"""I never opened myself this way
Life is ours, we live it our way
All these words I don't just say
And nothing else matters"""...Metallica
I was walking today, and this song came on my playlist, and I never had really listened to it as intently as I did today.
When I walk, the music I hear plays a big role in my mood for the day, somedays, and lately it seems to be more dark, brooding, intense focusing music.
To dig down deep into my psyche and soul and search for what it is I need to release.
But today this song came on, and all the thoughts running thru my head, about life, about bad feelings, whatever it was....drifted up and out of me and away, floated up into the atmosphere, and I really heard this song.
The reason I was walking, the reason I always walk, the reason I have walked every day and the reason I eat healthy now and try to keep my mind focused on this Spark Life, is FOR ME, AND NOTHING ELSE MATTERS.
I am doing this, healthy living, changes, to prolong my life, to be healthy, to lose weight, to try to live a better life than I did for the first 44 years of my life.
The future, and nothing else matters.
I am not doing it for anyone, although, I do want to be around for my son, and maybe when he ever gets married and has kids, for that family too.
I want to be able to grow old, and do it a little more healthy than I might have before.
And nothing else matters.
People who come and go from our lives, the ones who go, let them if they must.
Dont try to hold them.
They have their reasons for needing to go.
The jobs we lose, the friends who move on, the relationships that mold us, for good or for bad.

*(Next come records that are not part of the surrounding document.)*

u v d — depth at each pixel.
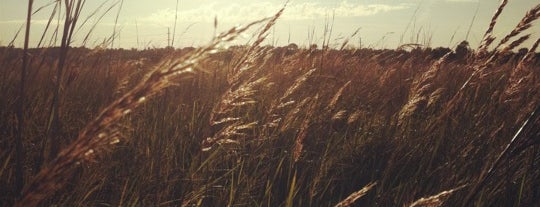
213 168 3.46
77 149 1.05
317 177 3.14
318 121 4.36
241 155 3.57
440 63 4.28
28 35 2.20
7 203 2.39
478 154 3.56
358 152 3.81
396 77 6.19
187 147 3.78
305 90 5.51
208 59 1.09
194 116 4.28
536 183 3.05
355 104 5.21
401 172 3.47
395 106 5.16
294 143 3.79
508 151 2.15
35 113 3.43
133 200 2.78
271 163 3.55
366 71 6.71
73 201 2.58
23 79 2.21
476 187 2.26
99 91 4.50
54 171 1.06
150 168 3.16
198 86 5.06
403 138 3.98
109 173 3.08
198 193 2.88
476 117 4.08
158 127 4.00
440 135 3.79
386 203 3.10
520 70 3.79
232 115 4.36
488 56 3.61
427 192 3.09
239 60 3.41
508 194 2.98
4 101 3.21
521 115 3.69
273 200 3.09
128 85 4.40
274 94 5.23
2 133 3.09
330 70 6.23
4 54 3.29
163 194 2.91
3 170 2.58
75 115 3.98
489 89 4.72
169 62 1.07
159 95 4.56
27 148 2.98
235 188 3.01
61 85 3.44
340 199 3.12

The memories, both good and bad, the ones we long to dream about and the ones we dread to even think about.
They will be with us thru time, if our minds stay sharpe. Nothing we can do about that.
Learn from the mistake and choose your battles.
Today, I decided, that I am the most important thing, my weight loss, my health, my good feelings and thoughts and the people I love, who also love me.
And nothing else matters.
Today, I was just really thinking about my son and the words they use in NA, JUST FOR TODAY.
Because I have been so focused on next Wed and my docs appt and hoping the scale will be where I want it to be.
But after hearing that song and deciding, right now, this walk, this hour, on the walking track, burning calories and soaking up the sun and listening to music and thinking and letting go of bad feelings and holding on to the good ones....that moment, was all that mattered.
I will get thru this day and I will have it made.
Then tomorrow, I will do it all over again.